Health ministry terminates COVID-19 volunteers’ contracts

Summary

The Ministry of Health and Social Services (MOHSS) has resolved to terminate the contracts of all 1444 COVID -19 volunteers across the country, effective 31 October 2022. This was revealed in a letter seen by this agency, written by the […]

The Ministry of Health and Social Services (MOHSS) has resolved to terminate the contracts of all 1444 COVID -19 volunteers across the country, effective 31 October 2022.

This was revealed in a letter seen by this agency, written by the ministry’s Executive Director, Ben Nangombe, dated 13 September 2022 and addressed to all national and regional directors; chief medical superintendents; heads of COVID -19 response pillars and human resource practitioners in the ministry.

In the letter, Nangombe explained that the decision was taken due to the considerable decline in COVID – 19 cases and the repeal of all public health regulations on 25 August, as well as the unfavourable financial situation faced by the ministry.

“The appointment contracts of all COVID -19 volunteers will be terminated on 31 October 2022. Therefore, the letter dated 19 May 2022 on the extension of the contracts until 31 December 2022 is herewith withdrawn,” Nangombe stated.

Some unhappy COVID-19 volunteers who approached this news agency on Thursday feel the government has ‘betrayed’ them by terminating their appointment contracts before 31 December 2022.

One such volunteer, Augustino Paolo, said since the ministry is the one breaching the contract and they deserve to be paid their salaries for November and December as well.

“Government betrayed us because lately, they have been forcing us to take all our leave days, meaning they want us to walk out with next month’s salary only.
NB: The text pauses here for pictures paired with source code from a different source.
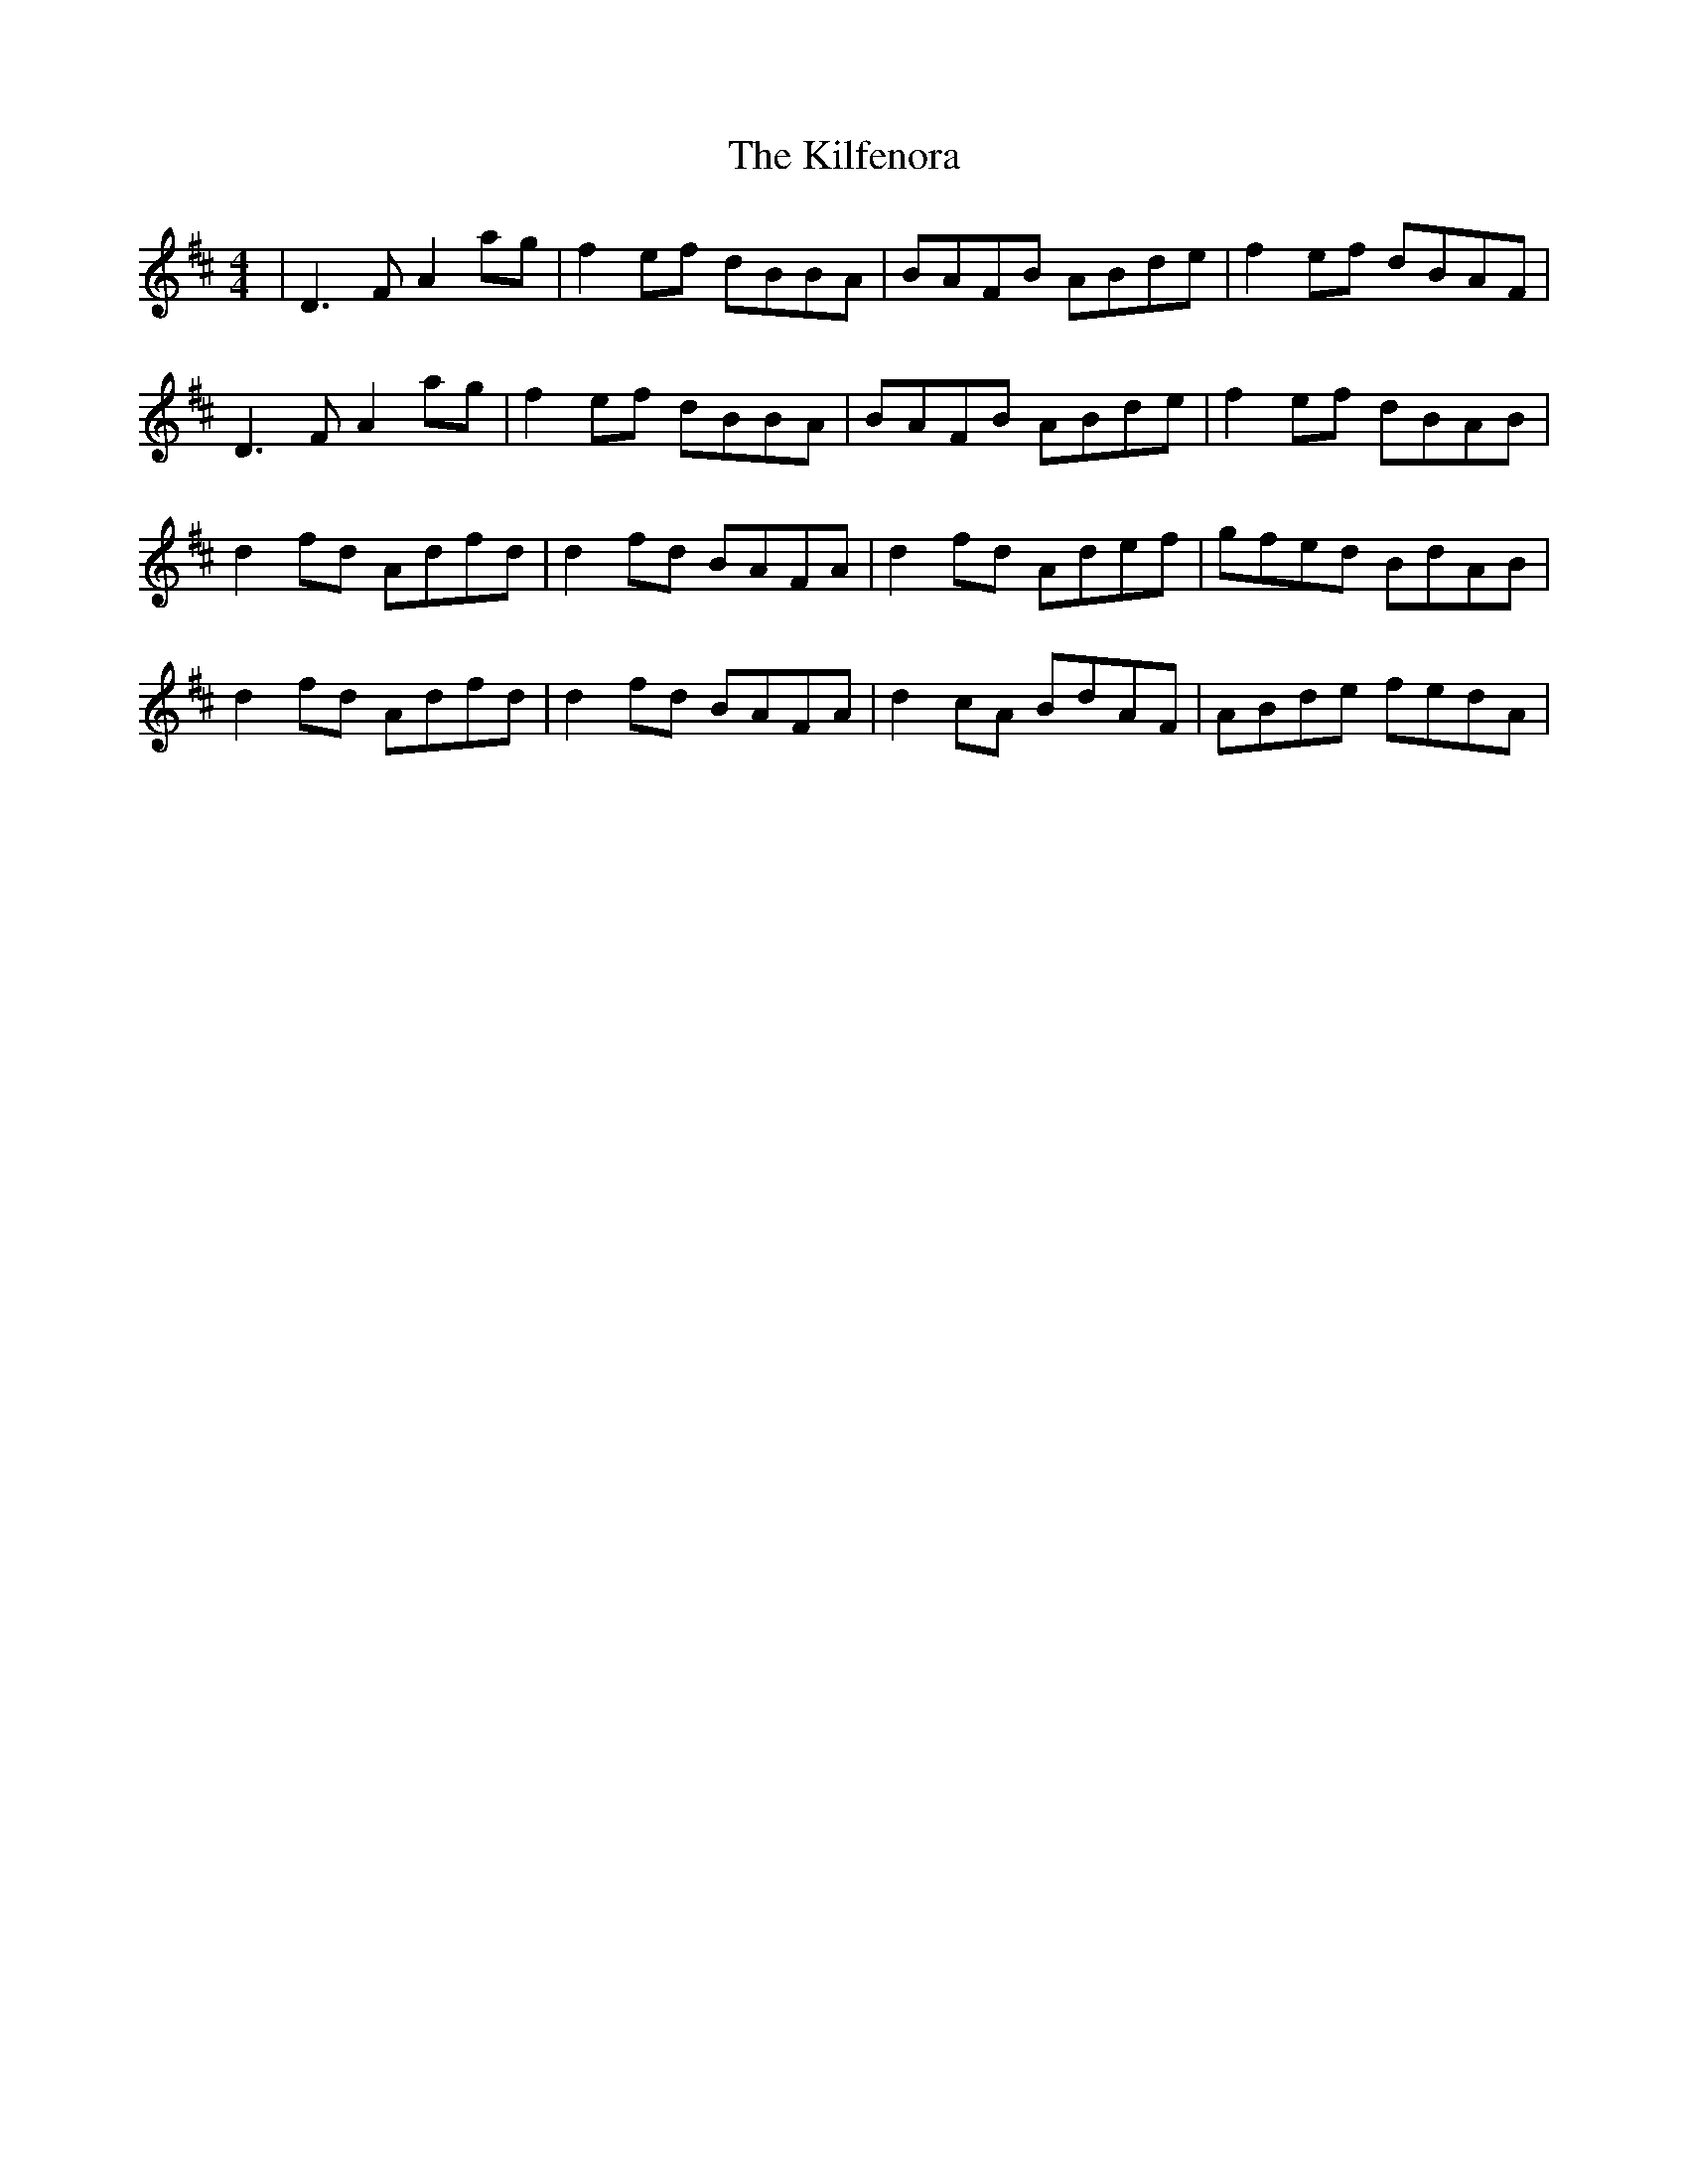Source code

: X: 21567
T: Kilfenora, The
R: reel
M: 4/4
K: Dmajor
|D3F A2ag|f2ef dBBA|BAFB ABde|f2ef dBAF|
D3F A2ag|f2ef dBBA|BAFB ABde|f2ef dBAB|
d2fd Adfd|d2fd BAFA|d2fd Adef|gfed BdAB|
d2fd Adfd|d2fd BAFA|d2cA BdAF|ABde fedA|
All this time calling us frontline workers and heroes never really meant anything,” Paolo complained.

Paolo said he and others have nowhere to go but into the streets once the contract ends, as it is difficult to find employment with the country’s economy not doing well.

Nangombe told Nampa telephonically that the ministry is not finding joy in terminating these contracts and that it received authorisation from the Public Service Commission to recruit volunteers to combat the COVID-19 pandemic for a certain period of time.

This period, he explained, is also to some extent determined by the epidemiology of COVID-19 and the limited financial resources.

“Now that the epidemiology is on a downward trajectory, and the resources that were allocated are also used up, we don’t have the means to keep the volunteers on board,” he said.